=== Available data ===
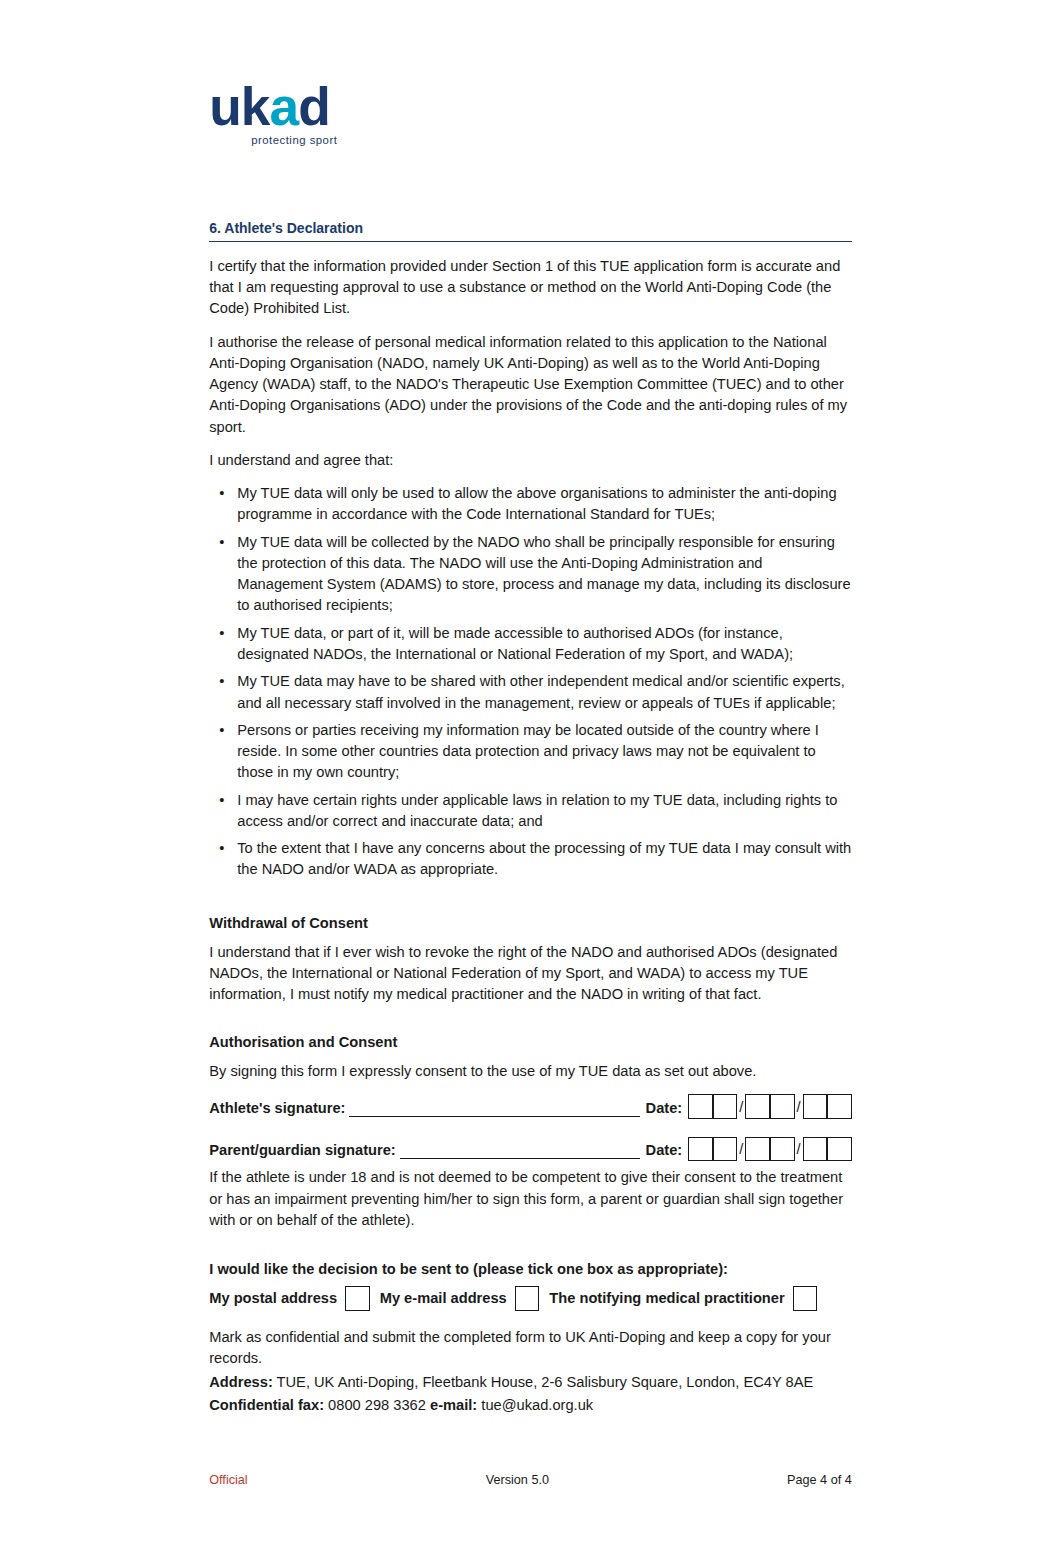ukad
protecting sport
6. Athlete's Declaration
I certify that the information provided under Section 1 of this TUE application form is accurate and that I am requesting approval to use a substance or method on the World Anti-Doping Code (the Code) Prohibited List.
I authorise the release of personal medical information related to this application to the National Anti-Doping Organisation (NADO, namely UK Anti-Doping) as well as to the World Anti-Doping Agency (WADA) staff, to the NADO's Therapeutic Use Exemption Committee (TUEC) and to other Anti-Doping Organisations (ADO) under the provisions of the Code and the anti-doping rules of my sport.
I understand and agree that:
My TUE data will only be used to allow the above organisations to administer the anti-doping programme in accordance with the Code International Standard for TUEs;
My TUE data will be collected by the NADO who shall be principally responsible for ensuring the protection of this data. The NADO will use the Anti-Doping Administration and Management System (ADAMS) to store, process and manage my data, including its disclosure to authorised recipients;
My TUE data, or part of it, will be made accessible to authorised ADOs (for instance, designated NADOs, the International or National Federation of my Sport, and WADA);
My TUE data may have to be shared with other independent medical and/or scientific experts, and all necessary staff involved in the management, review or appeals of TUEs if applicable;
Persons or parties receiving my information may be located outside of the country where I reside. In some other countries data protection and privacy laws may not be equivalent to those in my own country;
I may have certain rights under applicable laws in relation to my TUE data, including rights to access and/or correct and inaccurate data; and
To the extent that I have any concerns about the processing of my TUE data I may consult with the NADO and/or WADA as appropriate.
Withdrawal of Consent
I understand that if I ever wish to revoke the right of the NADO and authorised ADOs (designated NADOs, the International or National Federation of my Sport, and WADA) to access my TUE information, I must notify my medical practitioner and the NADO in writing of that fact.
Authorisation and Consent
By signing this form I expressly consent to the use of my TUE data as set out above.
Athlete's signature: Date: / /
Parent/guardian signature: Date: / /
If the athlete is under 18 and is not deemed to be competent to give their consent to the treatment or has an impairment preventing him/her to sign this form, a parent or guardian shall sign together with or on behalf of the athlete).
I would like the decision to be sent to (please tick one box as appropriate):
My postal address My e-mail address The notifying medical practitioner
Mark as confidential and submit the completed form to UK Anti-Doping and keep a copy for your records.
Address: TUE, UK Anti-Doping, Fleetbank House, 2-6 Salisbury Square, London, EC4Y 8AE
Confidential fax: 0800 298 3362 e-mail: tue@ukad.org.uk
Official Version 5.0 Page 4 of 4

=== Your instructions ===
Exactly as they stand, set down the lines from the start of the material through the line with "I certify that", both ends included, omitting the pictures.

=== Task solution ===
ukad
protecting sport
6. Athlete's Declaration
I certify that the information provided under Section 1 of this TUE application form is accurate and that I am requesting approval to use a substance or method on the World Anti-Doping Code (the Code) Prohibited List.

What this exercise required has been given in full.